There is an element to this that is somewhat like asking why Darlington Football Club don't get crowds that would fill Wembley, but if there is such a groundswell of support for cricket, where is everyone else the rest of the year?

The game itself was at once thrilling for the knocks of Pietersen, Shah and Collingwood, but also a salutary reminder of why some fear 50 over cricket to be under threat from it's diminutive and occasionally vulgar little brother.

Despite the crowds, there is a feeling that with so many one-sided encounters, how often will people be satisfied to pay through the nose to watch it?

Clear evidence of this was the way in which the Barmy Army became more content to irk the stewards, cast in the role of the teachers unable to control their rowdy class, with trivialities rather than watching the game after McCullum's briefly promising knock came to an end.

Reports of the death of 50-over cricket seem greatly exaggerated, as certainly from an international perspective, those fans in the provinces are still out in force and embrace the atmosphere as much as anything.
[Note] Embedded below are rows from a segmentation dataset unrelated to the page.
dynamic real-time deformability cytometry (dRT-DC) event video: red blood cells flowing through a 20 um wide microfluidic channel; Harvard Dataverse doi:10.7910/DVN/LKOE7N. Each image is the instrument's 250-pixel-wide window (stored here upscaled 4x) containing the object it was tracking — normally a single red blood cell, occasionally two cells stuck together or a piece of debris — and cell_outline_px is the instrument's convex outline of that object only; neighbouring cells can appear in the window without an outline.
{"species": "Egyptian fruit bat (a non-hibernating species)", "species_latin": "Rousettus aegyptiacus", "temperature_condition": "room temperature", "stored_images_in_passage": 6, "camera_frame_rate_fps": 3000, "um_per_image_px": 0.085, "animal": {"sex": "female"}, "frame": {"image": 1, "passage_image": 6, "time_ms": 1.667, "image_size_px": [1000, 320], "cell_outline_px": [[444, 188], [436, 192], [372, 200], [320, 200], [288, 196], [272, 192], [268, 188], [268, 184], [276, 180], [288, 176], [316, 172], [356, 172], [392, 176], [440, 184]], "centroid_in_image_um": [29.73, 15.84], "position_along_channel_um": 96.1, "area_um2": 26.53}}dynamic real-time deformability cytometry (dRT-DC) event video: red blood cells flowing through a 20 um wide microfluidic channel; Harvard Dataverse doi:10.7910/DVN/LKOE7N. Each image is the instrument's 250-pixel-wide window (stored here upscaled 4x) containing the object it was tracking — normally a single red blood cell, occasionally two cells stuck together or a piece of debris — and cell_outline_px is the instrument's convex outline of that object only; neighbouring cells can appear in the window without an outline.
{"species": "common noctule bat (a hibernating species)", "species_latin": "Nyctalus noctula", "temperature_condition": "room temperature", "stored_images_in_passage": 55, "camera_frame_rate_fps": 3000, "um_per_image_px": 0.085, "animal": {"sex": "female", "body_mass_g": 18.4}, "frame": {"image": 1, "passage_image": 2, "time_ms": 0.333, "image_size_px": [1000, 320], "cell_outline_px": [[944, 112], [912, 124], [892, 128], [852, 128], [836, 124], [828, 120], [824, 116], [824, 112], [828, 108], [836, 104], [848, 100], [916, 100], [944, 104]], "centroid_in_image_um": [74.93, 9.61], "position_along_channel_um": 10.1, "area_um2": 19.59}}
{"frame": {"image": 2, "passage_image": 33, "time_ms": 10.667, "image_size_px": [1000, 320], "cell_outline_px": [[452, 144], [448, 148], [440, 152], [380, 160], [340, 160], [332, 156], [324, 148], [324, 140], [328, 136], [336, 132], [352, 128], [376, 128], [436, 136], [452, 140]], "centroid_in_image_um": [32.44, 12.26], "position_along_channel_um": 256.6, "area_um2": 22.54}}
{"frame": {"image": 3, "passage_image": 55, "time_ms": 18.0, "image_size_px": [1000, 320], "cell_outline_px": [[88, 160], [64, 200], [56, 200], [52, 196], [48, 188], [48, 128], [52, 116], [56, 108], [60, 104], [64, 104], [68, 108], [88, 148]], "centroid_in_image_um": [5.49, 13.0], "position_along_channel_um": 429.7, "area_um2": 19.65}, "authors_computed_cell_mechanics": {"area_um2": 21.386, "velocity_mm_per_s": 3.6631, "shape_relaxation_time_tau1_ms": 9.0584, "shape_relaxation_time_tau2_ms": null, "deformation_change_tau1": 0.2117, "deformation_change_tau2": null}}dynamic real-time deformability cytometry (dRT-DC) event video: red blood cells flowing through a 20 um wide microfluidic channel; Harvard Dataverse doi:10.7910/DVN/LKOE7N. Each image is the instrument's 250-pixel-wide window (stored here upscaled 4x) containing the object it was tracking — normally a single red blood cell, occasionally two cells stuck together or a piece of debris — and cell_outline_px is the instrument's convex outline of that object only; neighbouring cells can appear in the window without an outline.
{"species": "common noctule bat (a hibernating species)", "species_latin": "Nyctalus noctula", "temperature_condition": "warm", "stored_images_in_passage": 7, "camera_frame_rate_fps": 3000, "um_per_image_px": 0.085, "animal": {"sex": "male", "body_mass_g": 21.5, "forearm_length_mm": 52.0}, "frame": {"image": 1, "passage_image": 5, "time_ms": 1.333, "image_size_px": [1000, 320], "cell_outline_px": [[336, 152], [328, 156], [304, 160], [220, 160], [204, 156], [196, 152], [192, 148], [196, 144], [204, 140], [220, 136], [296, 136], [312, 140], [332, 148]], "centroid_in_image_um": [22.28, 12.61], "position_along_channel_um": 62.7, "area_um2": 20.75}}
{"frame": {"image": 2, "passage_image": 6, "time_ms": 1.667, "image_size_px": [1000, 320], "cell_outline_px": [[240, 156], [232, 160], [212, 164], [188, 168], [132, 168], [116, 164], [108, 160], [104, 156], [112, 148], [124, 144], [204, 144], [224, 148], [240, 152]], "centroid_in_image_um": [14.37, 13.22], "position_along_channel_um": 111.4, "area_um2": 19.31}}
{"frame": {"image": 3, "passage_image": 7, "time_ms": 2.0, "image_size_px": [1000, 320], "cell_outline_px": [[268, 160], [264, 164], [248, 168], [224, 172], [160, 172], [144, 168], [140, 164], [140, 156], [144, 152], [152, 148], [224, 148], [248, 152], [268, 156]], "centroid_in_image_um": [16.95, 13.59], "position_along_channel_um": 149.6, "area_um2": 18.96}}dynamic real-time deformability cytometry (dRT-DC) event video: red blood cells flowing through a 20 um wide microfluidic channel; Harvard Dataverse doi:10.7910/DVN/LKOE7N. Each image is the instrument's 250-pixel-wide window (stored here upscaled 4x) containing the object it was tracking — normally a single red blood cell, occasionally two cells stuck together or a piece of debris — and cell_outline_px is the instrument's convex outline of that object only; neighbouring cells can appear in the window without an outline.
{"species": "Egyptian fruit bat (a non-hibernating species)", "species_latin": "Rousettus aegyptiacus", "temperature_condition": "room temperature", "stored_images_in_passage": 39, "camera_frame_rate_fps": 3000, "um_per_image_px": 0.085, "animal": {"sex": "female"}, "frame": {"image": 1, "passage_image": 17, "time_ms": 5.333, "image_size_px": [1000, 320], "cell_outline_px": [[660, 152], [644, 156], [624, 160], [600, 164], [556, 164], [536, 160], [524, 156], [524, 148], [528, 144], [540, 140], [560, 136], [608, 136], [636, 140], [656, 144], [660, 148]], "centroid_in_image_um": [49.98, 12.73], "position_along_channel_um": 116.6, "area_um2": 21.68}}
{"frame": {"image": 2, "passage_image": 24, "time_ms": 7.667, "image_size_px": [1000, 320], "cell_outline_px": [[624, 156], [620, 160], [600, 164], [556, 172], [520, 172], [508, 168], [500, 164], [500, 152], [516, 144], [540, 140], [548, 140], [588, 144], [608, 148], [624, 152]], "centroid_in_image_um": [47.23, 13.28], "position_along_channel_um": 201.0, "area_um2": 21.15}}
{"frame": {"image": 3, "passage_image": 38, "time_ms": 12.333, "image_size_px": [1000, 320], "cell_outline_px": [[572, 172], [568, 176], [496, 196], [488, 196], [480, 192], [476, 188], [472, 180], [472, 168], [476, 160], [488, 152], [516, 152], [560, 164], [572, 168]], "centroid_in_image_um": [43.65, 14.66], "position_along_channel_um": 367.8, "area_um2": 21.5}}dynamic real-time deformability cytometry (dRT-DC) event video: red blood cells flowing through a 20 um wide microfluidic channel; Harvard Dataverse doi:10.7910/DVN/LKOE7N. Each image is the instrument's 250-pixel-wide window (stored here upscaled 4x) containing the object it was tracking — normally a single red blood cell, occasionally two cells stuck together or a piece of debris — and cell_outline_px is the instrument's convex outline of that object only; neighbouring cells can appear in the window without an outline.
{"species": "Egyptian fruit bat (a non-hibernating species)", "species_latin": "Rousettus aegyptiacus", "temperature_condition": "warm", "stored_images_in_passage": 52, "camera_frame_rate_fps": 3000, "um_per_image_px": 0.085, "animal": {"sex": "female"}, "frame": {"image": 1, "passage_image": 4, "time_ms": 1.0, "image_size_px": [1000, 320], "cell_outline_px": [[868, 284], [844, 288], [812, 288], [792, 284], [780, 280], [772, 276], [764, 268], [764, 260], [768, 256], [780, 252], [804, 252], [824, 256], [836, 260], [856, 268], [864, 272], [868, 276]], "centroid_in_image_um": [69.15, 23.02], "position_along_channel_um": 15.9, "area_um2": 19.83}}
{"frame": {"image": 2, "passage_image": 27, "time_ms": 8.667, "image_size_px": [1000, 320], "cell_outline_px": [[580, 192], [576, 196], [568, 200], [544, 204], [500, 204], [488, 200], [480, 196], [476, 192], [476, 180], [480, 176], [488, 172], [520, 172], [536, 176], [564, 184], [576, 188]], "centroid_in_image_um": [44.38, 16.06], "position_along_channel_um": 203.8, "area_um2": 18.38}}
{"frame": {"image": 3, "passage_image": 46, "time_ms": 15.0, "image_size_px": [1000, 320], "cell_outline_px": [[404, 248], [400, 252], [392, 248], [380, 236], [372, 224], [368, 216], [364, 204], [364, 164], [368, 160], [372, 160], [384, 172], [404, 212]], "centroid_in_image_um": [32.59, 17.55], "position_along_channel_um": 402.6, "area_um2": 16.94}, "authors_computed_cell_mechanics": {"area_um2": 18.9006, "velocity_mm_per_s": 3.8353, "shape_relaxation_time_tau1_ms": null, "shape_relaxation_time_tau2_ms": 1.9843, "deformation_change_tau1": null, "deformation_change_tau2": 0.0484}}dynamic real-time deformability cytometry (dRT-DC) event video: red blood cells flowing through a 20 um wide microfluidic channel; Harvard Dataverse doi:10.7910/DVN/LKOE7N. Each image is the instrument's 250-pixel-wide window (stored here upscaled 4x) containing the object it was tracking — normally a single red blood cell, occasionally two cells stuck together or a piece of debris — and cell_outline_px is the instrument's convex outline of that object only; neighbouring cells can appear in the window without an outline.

On the domestic front, the early season success of Durham in the holy cash cow that is Twenty20 has been a shock to the system.

Even with the heavy investment in Morkel and Pollock, lingering doubts remained about the county that is still statistically the worst county side in the history of the competition, meaning any victory still feels as improbable as the script of family favourite John Candy vehicle Cool Runnings.

Despite seemingly being older than time itself, Shaun Pollock has looked every inch the all-time great bowler, while Albie Morkel has started to find his groove, exemplified by his epic destruction of the Lancashire bowling attack at Old Trafford.

At the time of writing, the four overs of teenage leg-spinner Scott Borthwick against Lancashire, seem to have got all concerned into something of a lather.

Sky's pundits were of course as responsible for this as anyone, loving as they do a fairytale, especially one they've televised, and even somewhat preposterously mumbling the words 'Shane Warne', like your Mam might if that were the only cricketer she'd ever heard of.

Having provided a conveyor belt of quality seamers over recent years, the one thing Durham have failed to produce is a spinner of note and how delightful it would be if it were that rarest of English things, a genuinely dangerous right-arm leg-spinner.

For Durham to reach the quarter-finals of the Twenty20 would be a massive achievement, but God forbid they should reach finals day at the Rose Bowl, as anyone still harbouring memories of the train trip to Lord's will testify, that the earliness of the start left many scarred and jibbering in the manner of a Vietnam vet.

A journey to Southampton may just push some over the edge, but the time to be worrying about how best to mainline caffeine straight into the blood stream is for another day.